触发rebalance的条件:
1. 有新的消费者加入消费者组
2. 有消费者宕机下线。例如长时间的GC。网络延迟导致消费者长时间没有向GroupCoordinator发送心跳请求。
3. 消费者退出消费者组
4. 消费者组订阅的任意一个topic发生了分区数量的变化
5. 消费者调用unsubscribe()取消订阅。
rebalance的操作分为三个阶段,下面分别介绍:
第一阶段
1. 查找GroupCoordinator,这个阶段消费者会向Kafka集群中的任意一个Broker发送GroupCoordinatorRequest请求,并且返回GroupCoordinatorResponse响应。
首先检测是否需要重新查找GroupCoordinator,主要检查coordinator字段是否为空以及GroupCoordinator之间的连接是否正常。
public abstract class AbstractCoordinator implements Closeable {
public boolean coordinatorUnknown() {
//检测coordinator字段是否为null
if (coordinator == null)
return true;
//检测与GroupCoordinator之间的网络是否正常
if (client.connectionFailed(coordinator)) {
//把unsent集合中对应的请求清空并把coordinator字段设置为null
coordinatorDead();
return true;
}
return false;
}
protected void coordinatorDead() {
if (this.coordinator != null) {
log.info("Marking the coordinator {} dead for group {}", this.coordinator, groupId);
client.failUnsentRequests(this.coordinator, GroupCoordinatorNotAvailableException.INSTANCE);
this.coordinator = null;
}
}
}
2. 查找集群中负载最低node节点,创建GroupCoordinatorRequest请求,调用client.send()方法把请求放入unsent中等待发送,并返回RequestFuture<Void>对象。返回的RequestFuture<Void>对象经过了compose()方法适配,原理同HeartbeatCompletionHandler。
3. 调用ConsumerNetworkClient.poll(future)方法,把请求发送出去。此处调用则色的方式发送,直到收到GroupCoordinatorResponse响应或异常完成才会返回。
4. 检测ResquestFuture<Void>对象的状态。如果出现RetriableException异常,则调用ConsumerNetWorkClient.awaitMetadataUpdate()方法阻塞更新Metadata中记录的集群元数据,并且返回步骤1继续执行。
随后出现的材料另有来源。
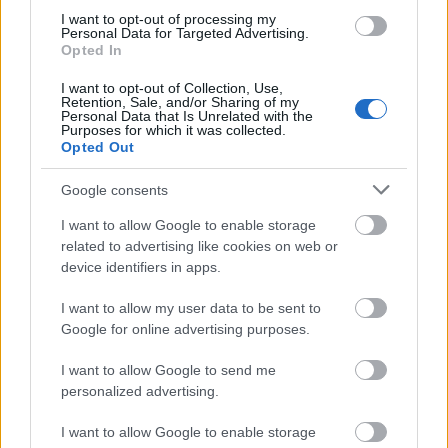
they are unhappy, they won't feel that it was too
I want to opt-out of processing my
much of a risk and may feel more comfortable
Personal Data for Targeted Advertising.
coming back for something else next time.
Opted In
One key factor when finalizing your bmw i3 internet
I want to opt-out of Collection, Use,
Retention, Sale, and/or Sharing of my
marketing approach is to keep in mind that no two
Personal Data that Is Unrelated with the
Purposes for which it was collected.
companies are exactly the same. It is important to
Opted Out
focus on your specific market niche and what makes
your company or service unique. Once you have
Google consents
decided what elements need to be highlighted, the
rest of the strategy will be easy to finalize.
I want to allow Google to enable storage
related to advertising like cookies on web or
When writing any promotional content for your bmw
device identifiers in apps.
i3 internet marketing campaign, you will need to tell
a story. It doesn't have to be fiction, of course, but it
I want to allow my user data to be sent to
needs to be interesting to the reader. Identify a
Google for online advertising purposes.
character (in this context, it can be a product or your
I want to allow Google to send me
business) and work to present an intriguing story.
personalized advertising.
When marketing multiple products on the bmw i3
I want to allow Google to enable storage
internet, it's okay to have a different blog or website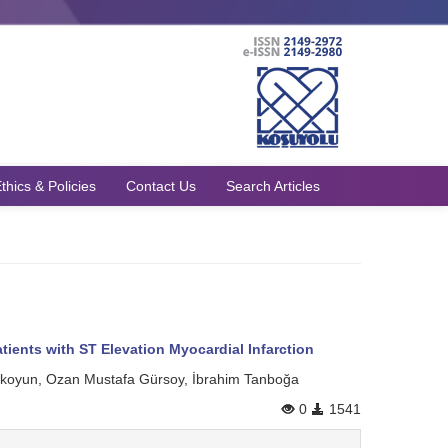
thics & Policies
Contact Us
Search Articles
tients with ST Elevation Myocardial Infarction
rakoyun, Ozan Mustafa Gürsoy, İbrahim Tanboğa
0
1541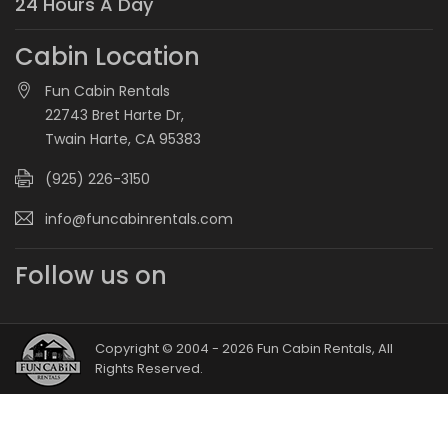
24 Hours A Day
Cabin Location
Fun Cabin Rentals
22743 Bret Harte Dr,
Twain Harte, CA 95383
(925) 226-3150
info@funcabinrentals.com
Follow us on
Copyright © 2004 - 2026 Fun Cabin Rentals, All
Rights Reserved.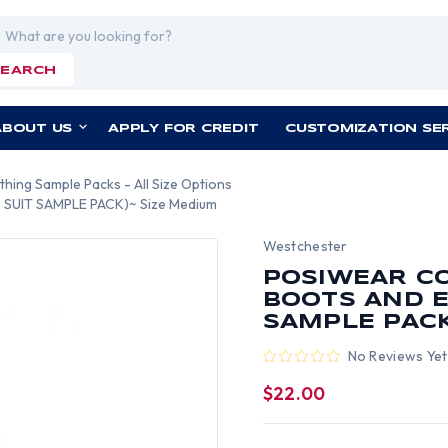
rch
SEARCH
ABOUT US
APPLY FOR CREDIT
CUSTOMIZATION SE
thing Sample Packs - All Size Options
(5 SUIT SAMPLE PACK)~ Size Medium
Westchester
POSIWEAR C
BOOTS AND EL
SAMPLE PACK
No Reviews Yet
$22.00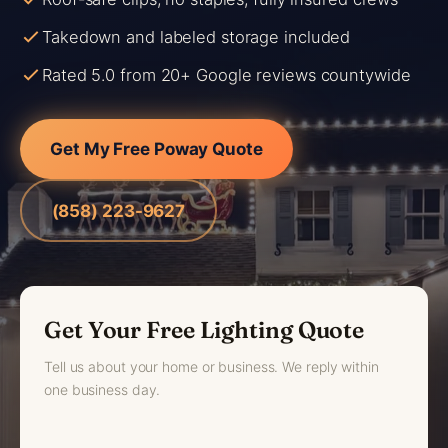
Takedown and labeled storage included
Rated 5.0 from 20+ Google reviews countywide
Get My Free Poway Quote
(858) 223-9627
Get Your Free Lighting Quote
Tell us about your home or business. We reply within
one business day.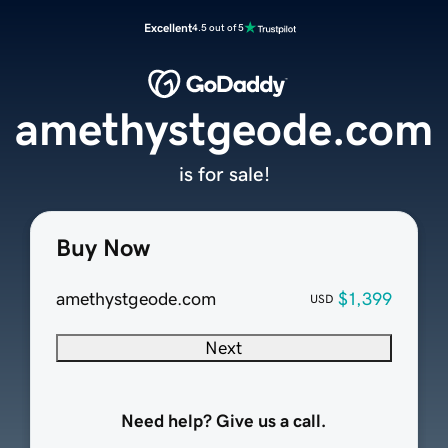
Excellent
4.5 out of 5
amethystgeode.com
is for sale!
Buy Now
amethystgeode.com
$1,399
USD
Next
Need help? Give us a call.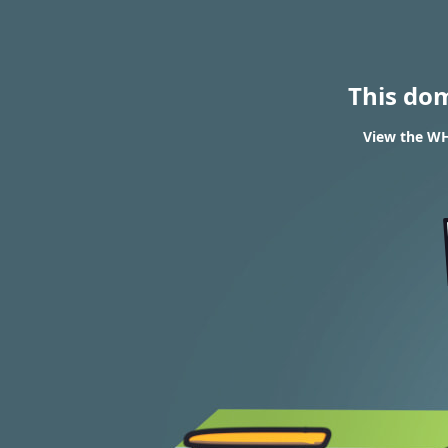
This do
View the WHO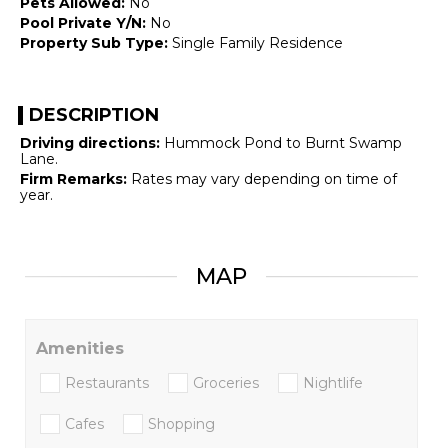
Pets Allowed:
No
Pool Private Y/N:
No
Property Sub Type:
Single Family Residence
DESCRIPTION
Driving directions:
Hummock Pond to Burnt Swamp
Lane.
Firm Remarks:
Rates may vary depending on time of
year.
MAP
Amenities
Restaurants
Groceries
Nightlife
Cafes
Shopping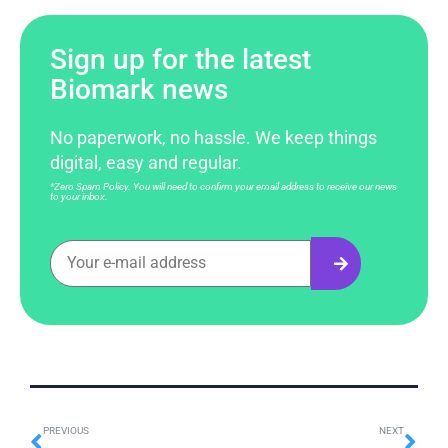
Sign up for the latest
Biomark news
No paperwork, no hassle. We keep things
digital, easy and regular.
*Zero Spam Policy. You will need to confirm your email address to receive our news
to your inbox.
PREVIOUS
NEXT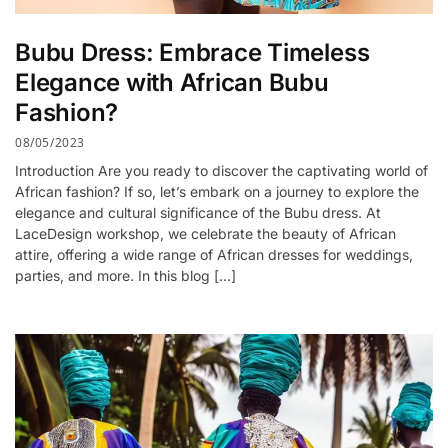
Bubu Dress: Embrace Timeless
Elegance with African Bubu
Fashion?
08/05/2023
Introduction Are you ready to discover the captivating world of
African fashion? If so, let’s embark on a journey to explore the
elegance and cultural significance of the Bubu dress. At
LaceDesign workshop, we celebrate the beauty of African
attire, offering a wide range of African dresses for weddings,
parties, and more. In this blog […]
5. 如果成功刚找到GroupCoordinator节点,但是网络连接失败,就把unsent字段清空,把coordinator置为null,重新查找GroupCoordinator,跳到步骤1继续执行。
/**
* Block until the coordinator for this group is known and is ready to receive requests.
*/
public abstract class AbstractCoordinator implements Closeable {
public void ensureCoordinatorReady() {
//1. 检测GroupCoordinator状态
while (coordinatorUnknown()) {
//2. 创建并缓存请求
RequestFuture<Void> future = sendGroupCoordinatorRequest();
//3. 阻塞发送请求,并处理响应
client.poll(future);
if (future.failed()) {
//4. 异常处理,阻塞更新Metadata中记录的集群元数据
if (future.isRetriable())
client.awaitMetadataUpdate();
else
throw future.exception();
} else if (coordinator != null && client.connectionFailed(coordinator)) {
//5. 找到但是连接不到GroupCoordinator,退避后重试
coordinatorDead();
time.sleep(retryBackoffMs);
}
}
}
private RequestFuture<Void> sendGroupCoordinatorRequest() {
// initiate the group metadata request
// 找到InFlightRequest中未确认请求最少的节点,认为此节点负载最低。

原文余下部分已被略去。